> _WHAT YOU HAVE TO DO_:
Return every line of the data below unchanged, in the same order.

> _DATA FOR THIS TASK_:

====================

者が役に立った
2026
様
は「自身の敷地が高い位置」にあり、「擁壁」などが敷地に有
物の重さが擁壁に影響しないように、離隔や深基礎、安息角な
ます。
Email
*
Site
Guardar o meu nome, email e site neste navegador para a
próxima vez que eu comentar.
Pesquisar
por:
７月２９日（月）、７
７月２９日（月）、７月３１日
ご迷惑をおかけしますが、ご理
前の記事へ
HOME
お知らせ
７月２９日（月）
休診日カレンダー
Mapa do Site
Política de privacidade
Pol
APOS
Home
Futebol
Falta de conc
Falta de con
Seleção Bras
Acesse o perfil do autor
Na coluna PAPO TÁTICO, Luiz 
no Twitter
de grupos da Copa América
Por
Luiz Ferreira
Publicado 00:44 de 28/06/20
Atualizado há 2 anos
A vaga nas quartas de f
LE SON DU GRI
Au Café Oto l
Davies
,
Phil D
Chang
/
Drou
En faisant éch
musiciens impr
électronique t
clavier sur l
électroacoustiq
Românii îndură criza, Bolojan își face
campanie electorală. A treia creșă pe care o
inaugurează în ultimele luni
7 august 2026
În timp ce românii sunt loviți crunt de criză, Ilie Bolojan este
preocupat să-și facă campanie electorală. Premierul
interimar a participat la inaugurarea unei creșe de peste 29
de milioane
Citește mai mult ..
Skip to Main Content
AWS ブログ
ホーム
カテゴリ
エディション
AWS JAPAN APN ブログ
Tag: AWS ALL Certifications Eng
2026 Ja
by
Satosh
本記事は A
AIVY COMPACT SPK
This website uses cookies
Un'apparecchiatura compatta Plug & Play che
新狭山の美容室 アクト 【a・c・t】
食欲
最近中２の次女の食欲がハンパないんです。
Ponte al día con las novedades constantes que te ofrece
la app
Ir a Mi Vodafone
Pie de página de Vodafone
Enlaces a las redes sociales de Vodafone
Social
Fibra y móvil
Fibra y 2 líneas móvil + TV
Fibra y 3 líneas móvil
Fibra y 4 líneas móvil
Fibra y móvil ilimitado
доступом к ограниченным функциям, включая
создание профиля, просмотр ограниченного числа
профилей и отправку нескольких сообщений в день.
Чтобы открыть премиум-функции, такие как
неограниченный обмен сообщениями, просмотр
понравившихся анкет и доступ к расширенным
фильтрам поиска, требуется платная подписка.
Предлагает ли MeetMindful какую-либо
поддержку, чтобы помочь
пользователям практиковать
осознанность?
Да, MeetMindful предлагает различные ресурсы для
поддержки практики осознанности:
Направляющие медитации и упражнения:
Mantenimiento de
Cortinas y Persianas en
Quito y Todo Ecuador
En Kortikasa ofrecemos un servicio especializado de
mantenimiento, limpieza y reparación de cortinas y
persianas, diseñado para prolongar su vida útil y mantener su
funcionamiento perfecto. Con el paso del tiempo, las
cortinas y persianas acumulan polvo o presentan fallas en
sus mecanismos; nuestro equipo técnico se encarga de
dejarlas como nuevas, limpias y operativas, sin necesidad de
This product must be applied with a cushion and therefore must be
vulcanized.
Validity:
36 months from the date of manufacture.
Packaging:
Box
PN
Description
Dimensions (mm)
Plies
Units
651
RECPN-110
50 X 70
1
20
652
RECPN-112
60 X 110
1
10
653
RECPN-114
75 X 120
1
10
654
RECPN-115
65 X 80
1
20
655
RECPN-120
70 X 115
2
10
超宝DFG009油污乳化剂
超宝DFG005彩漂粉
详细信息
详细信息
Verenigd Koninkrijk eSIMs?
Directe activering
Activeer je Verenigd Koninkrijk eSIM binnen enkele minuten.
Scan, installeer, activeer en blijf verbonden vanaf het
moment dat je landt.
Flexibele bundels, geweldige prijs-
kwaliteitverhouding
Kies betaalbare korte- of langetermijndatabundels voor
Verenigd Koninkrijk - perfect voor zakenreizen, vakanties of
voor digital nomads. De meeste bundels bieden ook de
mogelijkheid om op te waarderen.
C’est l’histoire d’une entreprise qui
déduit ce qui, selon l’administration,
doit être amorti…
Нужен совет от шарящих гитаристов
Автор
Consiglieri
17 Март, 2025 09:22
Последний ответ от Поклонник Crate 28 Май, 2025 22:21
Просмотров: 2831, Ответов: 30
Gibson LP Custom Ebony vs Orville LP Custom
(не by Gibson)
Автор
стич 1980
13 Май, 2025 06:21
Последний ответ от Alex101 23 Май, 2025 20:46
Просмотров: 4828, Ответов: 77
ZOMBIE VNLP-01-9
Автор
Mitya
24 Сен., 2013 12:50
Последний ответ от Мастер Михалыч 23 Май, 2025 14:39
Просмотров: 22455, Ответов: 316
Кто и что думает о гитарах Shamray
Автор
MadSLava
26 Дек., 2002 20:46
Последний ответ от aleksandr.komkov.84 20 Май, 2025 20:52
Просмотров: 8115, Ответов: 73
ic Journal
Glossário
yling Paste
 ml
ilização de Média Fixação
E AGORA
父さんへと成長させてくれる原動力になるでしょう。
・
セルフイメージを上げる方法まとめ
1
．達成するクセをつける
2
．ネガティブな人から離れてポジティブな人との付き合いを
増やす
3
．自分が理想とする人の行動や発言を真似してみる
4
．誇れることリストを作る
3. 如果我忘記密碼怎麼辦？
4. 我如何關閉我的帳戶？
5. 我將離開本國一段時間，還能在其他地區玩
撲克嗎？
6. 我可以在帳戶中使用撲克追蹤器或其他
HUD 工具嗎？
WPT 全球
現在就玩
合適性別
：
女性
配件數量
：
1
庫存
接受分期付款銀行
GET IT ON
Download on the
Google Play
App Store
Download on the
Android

====================

> _EXERCISE SOLUTION_:
者が役に立った
2026
様
は「自身の敷地が高い位置」にあり、「擁壁」などが敷地に有
物の重さが擁壁に影響しないように、離隔や深基礎、安息角な
ます。
Email
*
Site
Guardar o meu nome, email e site neste navegador para a
próxima vez que eu comentar.
Pesquisar
por:
７月２９日（月）、７
７月２９日（月）、７月３１日
ご迷惑をおかけしますが、ご理
前の記事へ
HOME
お知らせ
７月２９日（月）
休診日カレンダー
Mapa do Site
Política de privacidade
Pol
APOS
Home
Futebol
Falta de conc
Falta de con
Seleção Bras
Acesse o perfil do autor
Na coluna PAPO TÁTICO, Luiz 
no Twitter
de grupos da Copa América
Por
Luiz Ferreira
Publicado 00:44 de 28/06/20
Atualizado há 2 anos
A vaga nas quartas de f
LE SON DU GRI
Au Café Oto l
Davies
,
Phil D
Chang
/
Drou
En faisant éch
musiciens impr
électronique t
clavier sur l
électroacoustiq
Românii îndură criza, Bolojan își face
campanie electorală. A treia creșă pe care o
inaugurează în ultimele luni
7 august 2026
În timp ce românii sunt loviți crunt de criză, Ilie Bolojan este
preocupat să-și facă campanie electorală. Premierul
interimar a participat la inaugurarea unei creșe de peste 29
de milioane
Citește mai mult ..
Skip to Main Content
AWS ブログ
ホーム
カテゴリ
エディション
AWS JAPAN APN ブログ
Tag: AWS ALL Certifications Eng
2026 Ja
by
Satosh
本記事は A
AIVY COMPACT SPK
This website uses cookies
Un'apparecchiatura compatta Plug & Play che
新狭山の美容室 アクト 【a・c・t】
食欲
最近中２の次女の食欲がハンパないんです。
Ponte al día con las novedades constantes que te ofrece
la app
Ir a Mi Vodafone
Pie de página de Vodafone
Enlaces a las redes sociales de Vodafone
Social
Fibra y móvil
Fibra y 2 líneas móvil + TV
Fibra y 3 líneas móvil
Fibra y 4 líneas móvil
Fibra y móvil ilimitado
доступом к ограниченным функциям, включая
создание профиля, просмотр ограниченного числа
профилей и отправку нескольких сообщений в день.
Чтобы открыть премиум-функции, такие как
неограниченный обмен сообщениями, просмотр
понравившихся анкет и доступ к расширенным
фильтрам поиска, требуется платная подписка.
Предлагает ли MeetMindful какую-либо
поддержку, чтобы помочь
пользователям практиковать
осознанность?
Да, MeetMindful предлагает различные ресурсы для
поддержки практики осознанности:
Направляющие медитации и упражнения:
Mantenimiento de
Cortinas y Persianas en
Quito y Todo Ecuador
En Kortikasa ofrecemos un servicio especializado de
mantenimiento, limpieza y reparación de cortinas y
persianas, diseñado para prolongar su vida útil y mantener su
funcionamiento perfecto. Con el paso del tiempo, las
cortinas y persianas acumulan polvo o presentan fallas en
sus mecanismos; nuestro equipo técnico se encarga de
dejarlas como nuevas, limpias y operativas, sin necesidad de
This product must be applied with a cushion and therefore must be
vulcanized.
Validity:
36 months from the date of manufacture.
Packaging:
Box
PN
Description
Dimensions (mm)
Plies
Units
651
RECPN-110
50 X 70
1
20
652
RECPN-112
60 X 110
1
10
653
RECPN-114
75 X 120
1
10
654
RECPN-115
65 X 80
1
20
655
RECPN-120
70 X 115
2
10
超宝DFG009油污乳化剂
超宝DFG005彩漂粉
详细信息
详细信息
Verenigd Koninkrijk eSIMs?
Directe activering
Activeer je Verenigd Koninkrijk eSIM binnen enkele minuten.
Scan, installeer, activeer en blijf verbonden vanaf het
moment dat je landt.
Flexibele bundels, geweldige prijs-
kwaliteitverhouding
Kies betaalbare korte- of langetermijndatabundels voor
Verenigd Koninkrijk - perfect voor zakenreizen, vakanties of
voor digital nomads. De meeste bundels bieden ook de
mogelijkheid om op te waarderen.
C’est l’histoire d’une entreprise qui
déduit ce qui, selon l’administration,
doit être amorti…
Нужен совет от шарящих гитаристов
Автор
Consiglieri
17 Март, 2025 09:22
Последний ответ от Поклонник Crate 28 Май, 2025 22:21
Просмотров: 2831, Ответов: 30
Gibson LP Custom Ebony vs Orville LP Custom
(не by Gibson)
Автор
стич 1980
13 Май, 2025 06:21
Последний ответ от Alex101 23 Май, 2025 20:46
Просмотров: 4828, Ответов: 77
ZOMBIE VNLP-01-9
Автор
Mitya
24 Сен., 2013 12:50
Последний ответ от Мастер Михалыч 23 Май, 2025 14:39
Просмотров: 22455, Ответов: 316
Кто и что думает о гитарах Shamray
Автор
MadSLava
26 Дек., 2002 20:46
Последний ответ от aleksandr.komkov.84 20 Май, 2025 20:52
Просмотров: 8115, Ответов: 73
ic Journal
Glossário
yling Paste
 ml
ilização de Média Fixação
E AGORA
父さんへと成長させてくれる原動力になるでしょう。
・
セルフイメージを上げる方法まとめ
1
．達成するクセをつける
2
．ネガティブな人から離れてポジティブな人との付き合いを
増やす
3
．自分が理想とする人の行動や発言を真似してみる
4
．誇れることリストを作る
3. 如果我忘記密碼怎麼辦？
4. 我如何關閉我的帳戶？
5. 我將離開本國一段時間，還能在其他地區玩
撲克嗎？
6. 我可以在帳戶中使用撲克追蹤器或其他
HUD 工具嗎？
WPT 全球
現在就玩
合適性別
：
女性
配件數量
：
1
庫存
接受分期付款銀行
GET IT ON
Download on the
Google Play
App Store
Download on the
Android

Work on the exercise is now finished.